BAGHDAD, Iraq — Iraqi voters have ratified a new constitution by a margin of nearly 4 to 1, election officials announced yesterday as complete returns showed that the country’s disaffected Sunni Arab minority had narrowly failed to muster enough “no” votes in three provinces to block the charter’s adoption.


The result, declared 10 days after a nationwide referendum, raised cries of protest from some Sunni leaders, who had claimed that the count was being rigged. But Iraqi election officials and U.N. monitors said a selective recount turned up no significant incidents of fraud.


Shiite Muslim and ethnic Kurdish politicians leading Iraq’s coalition government hailed the passage of the American-backed charter, and President Bush declared in Washington that “the Iraqi people have once again proved their determination to build a democracy united against extremism and violence.”


But their message that the new charter would help isolate the Sunni-led insurgency was drowned out by guerrilla attacks, including car bombings that killed at least at least seven people in the usually calm Kurdish city of Sulaymaniyah.

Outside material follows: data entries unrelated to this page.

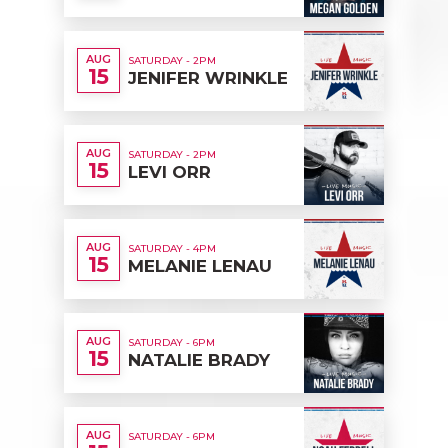
AUG
SATURDAY - 2PM
15
JENIFER WRINKLE
AUG
SATURDAY - 2PM
15
LEVI ORR
AUG
SATURDAY - 4PM
15
MELANIE LENAU
AUG
SATURDAY - 6PM
15
NATALIE BRADY
AUG
SATURDAY - 6PM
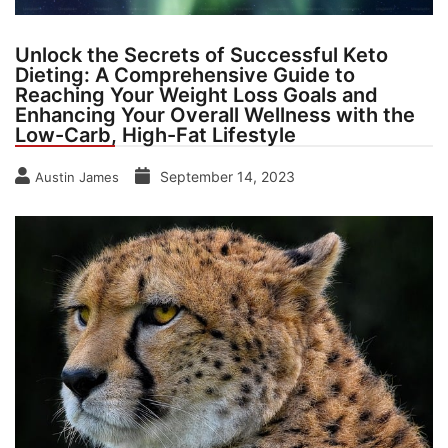
Unlock the Secrets of Successful Keto
Dieting: A Comprehensive Guide to
Reaching Your Weight Loss Goals and
Enhancing Your Overall Wellness with the
Low-Carb, High-Fat Lifestyle
September 14, 2023
Austin James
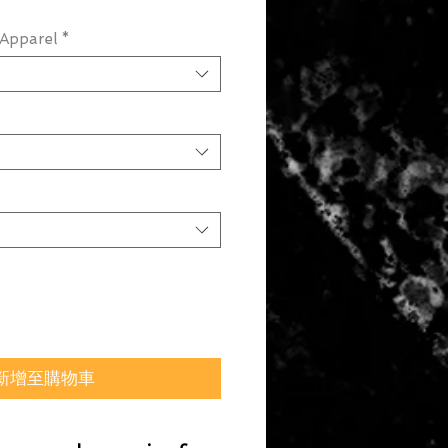
Apparel
*
新增至購物車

The violence came a day after a triple car-bombing attack on the Palestine Hotel that was one of the most complex and coordinated the insurgents have staged in Baghdad. The Palestine houses many Western journalists, but the 17 people reported killed in the evening bombings were Iraqis — most of them hotel guards and passersby.


Iraqi Prime Minister Ibrahim al-Jaafari said the attack Monday night and those yesterday were timed for the announcement of voting results and meant to signal the insurgents’ rejection of the new constitution.

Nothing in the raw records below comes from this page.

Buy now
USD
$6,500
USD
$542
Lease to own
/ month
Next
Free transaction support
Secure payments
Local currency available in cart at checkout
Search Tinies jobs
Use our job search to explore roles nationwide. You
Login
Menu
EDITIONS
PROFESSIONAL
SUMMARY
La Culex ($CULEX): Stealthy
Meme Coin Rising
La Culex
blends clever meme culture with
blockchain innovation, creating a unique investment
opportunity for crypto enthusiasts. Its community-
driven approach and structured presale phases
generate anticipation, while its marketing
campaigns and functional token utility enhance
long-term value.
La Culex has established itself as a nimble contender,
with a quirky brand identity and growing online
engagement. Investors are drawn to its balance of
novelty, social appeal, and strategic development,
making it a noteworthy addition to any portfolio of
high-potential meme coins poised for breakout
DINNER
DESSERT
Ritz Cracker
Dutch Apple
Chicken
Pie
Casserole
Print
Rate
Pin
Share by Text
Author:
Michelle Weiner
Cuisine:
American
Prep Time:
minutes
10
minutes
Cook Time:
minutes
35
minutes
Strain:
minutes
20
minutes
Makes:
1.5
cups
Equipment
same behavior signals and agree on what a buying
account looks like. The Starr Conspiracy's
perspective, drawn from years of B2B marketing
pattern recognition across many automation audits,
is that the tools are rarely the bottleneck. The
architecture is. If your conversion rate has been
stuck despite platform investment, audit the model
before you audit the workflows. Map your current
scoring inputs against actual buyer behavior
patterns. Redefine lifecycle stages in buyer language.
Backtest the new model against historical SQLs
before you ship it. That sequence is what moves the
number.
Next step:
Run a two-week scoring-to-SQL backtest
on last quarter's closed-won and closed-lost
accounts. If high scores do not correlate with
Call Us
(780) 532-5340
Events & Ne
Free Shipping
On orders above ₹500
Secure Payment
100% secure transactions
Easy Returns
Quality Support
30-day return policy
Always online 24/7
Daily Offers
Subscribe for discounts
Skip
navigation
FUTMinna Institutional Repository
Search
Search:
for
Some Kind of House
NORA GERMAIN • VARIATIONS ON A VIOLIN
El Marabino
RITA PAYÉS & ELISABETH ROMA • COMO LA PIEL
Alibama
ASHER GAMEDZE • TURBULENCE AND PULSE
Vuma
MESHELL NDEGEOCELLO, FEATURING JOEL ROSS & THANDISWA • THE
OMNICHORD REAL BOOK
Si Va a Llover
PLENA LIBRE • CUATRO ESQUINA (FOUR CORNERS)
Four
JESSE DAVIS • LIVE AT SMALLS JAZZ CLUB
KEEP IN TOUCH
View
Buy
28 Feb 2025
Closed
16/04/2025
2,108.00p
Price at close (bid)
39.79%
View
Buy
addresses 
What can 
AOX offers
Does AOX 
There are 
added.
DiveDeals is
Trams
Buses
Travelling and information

Iraq has been run since June 2004 by two successive transitional governments under an interim constitution drafted in part by American and British officials. The new, Iraqi-drafted charter calls for the December 15 election of a National Assembly that will sit for four years and appoint a government that American officials and many Iraqis hope can confront the insurgency more effectively.


Sunnis, who make up about one-fifth of the country’s 27 million people, voted overwhelmingly against the charter. Their leaders fear that the loose federal structure it enshrines will give rise to strong, oil-rich mini-states in the Kurdish north and predominately Shiite south, making permanent the Sunnis’ loss of power since the end of Saddam Hussein’s Sunni-led regime.


Returns made public yesterday by the Independent Electoral Commission of Iraq underscored the country’s sharp division along ethnic and sectarian lines.


Under the electoral law, a two-thirds “no” vote in three or more provinces would have doomed the proposed charter. The next parliament would have been limited to a one-year term and given a mandate to start over.